Uma Agência Empresarial Holandesa, trazida pela prefeitura para o serviço, apenas deu maior enfoque aos problemas estruturais do sistema de proteção contra as cheias. Profissionais e pesquisadores que conhecem e acompanham a realidade local contestam desvio de foco pretendido com o parecer dos holandeses e chamam relatório de “um grande lance de marketing”
Documento elaborado por uma delegação de holandeses reforça o que já se sabia – houve falhas no sistema anticheias em Porto Alegre –, o que agravou a tragédia climática na vida da população.
A versão do relatório divulgado no último dia 19, contudo, foca nos erros técnicos de desenho e execução das obras de drenagem realizadas nos anos de 1960 e 1970.
Ou seja, os problemas teriam origem nas estruturas do projeto das obras dos diques, casa de bombas e sistema de comportas, desviando a atenção da falta de manutenção e manejo errado nas comportas do Guaíba.
A versão dos holandeses, no entanto, é prontamente contestada por membros do Instituto de Pesquisas Hidráulicas (IPH/UFRGS) e profissionais que conhecem a história e a realidade do sistema de drenagem da capital de perto. Além disso, os especialistas daqui já tinham feito o diagnóstico da situação e apresentando propostas emergenciais enquanto a enchente ocorria.
Eles apontaram que as principais causas da inundação foram a falta de manutenção, falta de investimentos em modernização e sucateamento do sistema de proteção.
Engenheiro especialista em planejamento energético e ambiental, ex-diretor do extinto Departamento de Esgotos Pluviais (DEP), Vicente Rauber é conclusivo sobre o que ocorreu no sistema antienchente.

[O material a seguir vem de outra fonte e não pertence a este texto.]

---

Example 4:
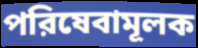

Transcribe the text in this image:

পরিষেবামূলক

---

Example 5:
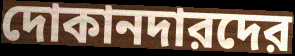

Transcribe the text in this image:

দোকানদারদের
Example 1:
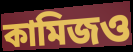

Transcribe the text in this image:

কামিজও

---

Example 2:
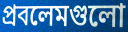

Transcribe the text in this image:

প্রবলেমগুলো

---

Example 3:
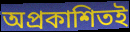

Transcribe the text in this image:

অপ্রকাশিতই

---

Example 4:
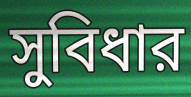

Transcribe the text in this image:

সুবিধার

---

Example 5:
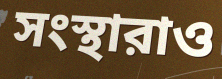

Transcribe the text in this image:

সংস্থারাও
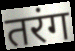
तरंग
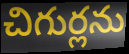
చిగుర్లను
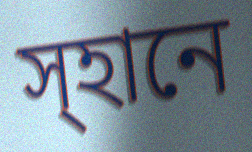
স্হানে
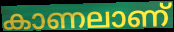
കാണലാണ്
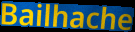
Bailhache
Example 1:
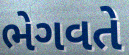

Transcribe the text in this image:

ભેગવતે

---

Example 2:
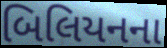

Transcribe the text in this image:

બિલિયનના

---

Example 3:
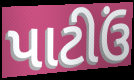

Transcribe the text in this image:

પાટીઉં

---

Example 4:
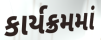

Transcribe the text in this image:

કાર્યક્રમમાં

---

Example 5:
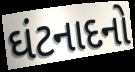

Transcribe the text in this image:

ઘંટનાદનો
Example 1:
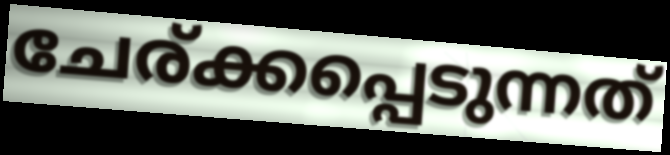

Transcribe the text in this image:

ചേര്ക്കപ്പെടുന്നത്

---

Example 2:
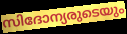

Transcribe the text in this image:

സിദോന്യരുടെയും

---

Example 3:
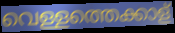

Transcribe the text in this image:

വെള്ളത്തെക്കാള്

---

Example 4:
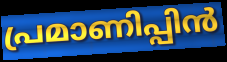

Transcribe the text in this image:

പ്രമാണിപ്പിൻ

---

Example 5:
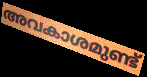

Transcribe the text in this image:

അവകാശമുണ്ട്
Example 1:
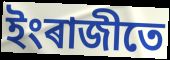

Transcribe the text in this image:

ইংৰাজীতে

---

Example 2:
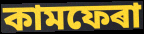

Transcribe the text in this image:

কামফেৰা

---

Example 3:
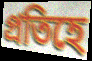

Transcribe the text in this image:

প্ৰতিহে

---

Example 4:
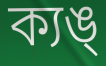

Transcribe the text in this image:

ক্যঙ্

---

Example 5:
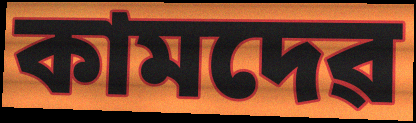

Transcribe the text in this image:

কামদেৱ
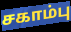
சகாம்பு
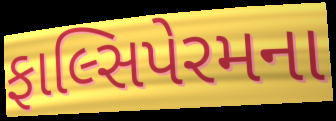
ફાલ્સિપેરમના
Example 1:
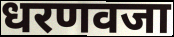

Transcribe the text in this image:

धरणवजा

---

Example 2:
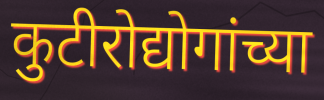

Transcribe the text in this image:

कुटीरोद्योगांच्या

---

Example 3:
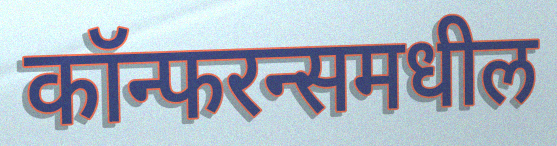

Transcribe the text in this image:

कॉन्फरन्समधील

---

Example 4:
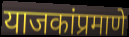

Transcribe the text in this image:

याजकांप्रमाणे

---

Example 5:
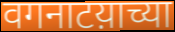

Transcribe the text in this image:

वगनाटय़ाच्या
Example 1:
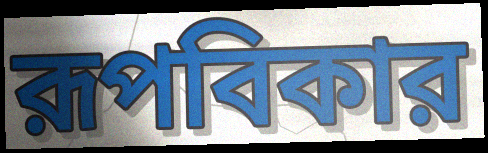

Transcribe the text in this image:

“Não há erro estrutural de projeto no sistema de proteção contra inundações de Porto Alegre. Há sim uma gestão que deixou de cumprir com seus compromissos públicos”, aponta.
Pesquisador e professor da UFRGS, Fernando Meirelles, integrante do IPH/UFRGS, afirma que o plano original estabeleceu condicionantes claras. Para a casa de bombas, é explícito que o sistema de diques e muro não poderia ser ultrapassado, pois isso inviabilizaria o seu funcionamento.

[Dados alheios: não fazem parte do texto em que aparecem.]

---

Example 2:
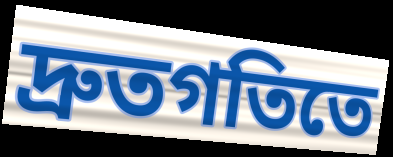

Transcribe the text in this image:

দ্রুতগতিতে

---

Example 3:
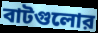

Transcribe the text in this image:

বাটগুলোর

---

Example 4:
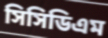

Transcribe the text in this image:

সিসিডিএম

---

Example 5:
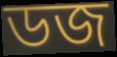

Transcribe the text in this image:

ডজ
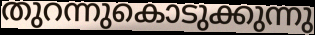
തുറന്നുകൊടുക്കുന്നു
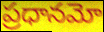
ప్రధానమో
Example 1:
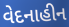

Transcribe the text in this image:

વેદનાહીન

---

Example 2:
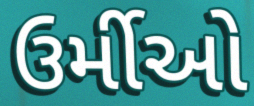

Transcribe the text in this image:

ઉર્મીઓ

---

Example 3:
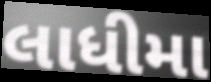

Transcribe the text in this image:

લાધીમા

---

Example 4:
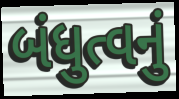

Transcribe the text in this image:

બંધુત્વનું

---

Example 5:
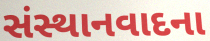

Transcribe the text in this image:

સંસ્થાનવાદના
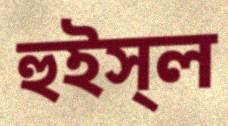
হুইস্‌ল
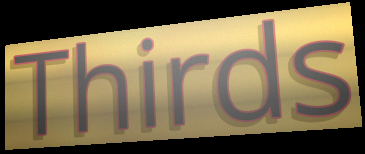
Thirds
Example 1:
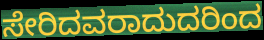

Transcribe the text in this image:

ಸೇರಿದವರಾದುದರಿಂದ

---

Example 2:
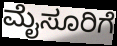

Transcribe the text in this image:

ಮೈಸೂರಿಗೆ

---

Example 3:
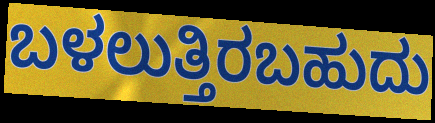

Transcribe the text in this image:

ಬಳಲುತ್ತಿರಬಹುದು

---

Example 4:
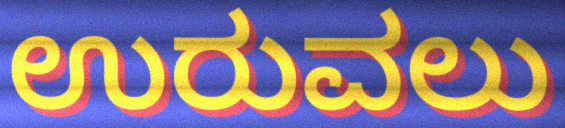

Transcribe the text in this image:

ಉರುವಲು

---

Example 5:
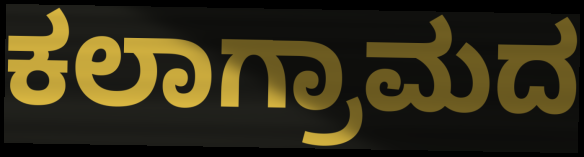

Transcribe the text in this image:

ಕಲಾಗ್ರಾಮದ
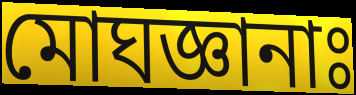
মোঘজ্ঞানাঃ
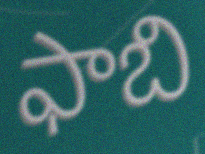
ఫాబి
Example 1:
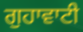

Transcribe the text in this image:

ਗੁਹਾਵਾਟੀ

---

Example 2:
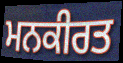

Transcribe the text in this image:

ਮਨਕੀਰਤ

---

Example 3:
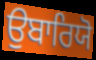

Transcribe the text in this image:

ਉਬਾਰਿਯੋ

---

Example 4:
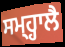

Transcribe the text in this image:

ਸਮ੍ਹ੍ਹਾਲੈ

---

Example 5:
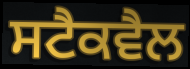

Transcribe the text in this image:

ਸਟੈਕਵੈਲ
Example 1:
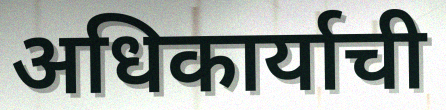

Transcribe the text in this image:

अधिकार्याची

“Não há um 'erro', há um critério de projeto”, explica. Sobre os diques mais baixos, segundo ele, isso está no plano original, sendo identificados como estruturas existentes e que deveriam ser reformados para a realidade atual.
“Não temos informações sobre como o projeto foi executado, nem sobre as alterações realizadas pelo Trensurb ou pela Fraport”, pontua. Sendo assim, não havia possibilidade de concluir que houve problemas estruturais decorrentes da construção do sistema de proteção contra inundações na capital.
Para Rauber, o que a prefeitura fez ao recorrer ao diagnóstico dos holandeses foi uma tentativa de “um grande lance de marketing”, trazendo uma delegação holandesa que, após avaliar a situação, anunciou preliminarmente.
“É necessário recuperar a integridade do sistema, fazer o monitoramento de seus níveis de integridade. Monitorar vazões e ventos, com alertas para a população”, contrapõe.
Segundo o engenheiro, tudo isso já se sabia quando a inundação generalizada tomava Porto Alegre em maio.
Ele lembra que na época um grupo de 48 profissionais – ex-dirigentes do saneamento e áreas vinculadas, professores e pesquisadores – redigiram e divulgaram uma manifestação aos porto-alegrenses.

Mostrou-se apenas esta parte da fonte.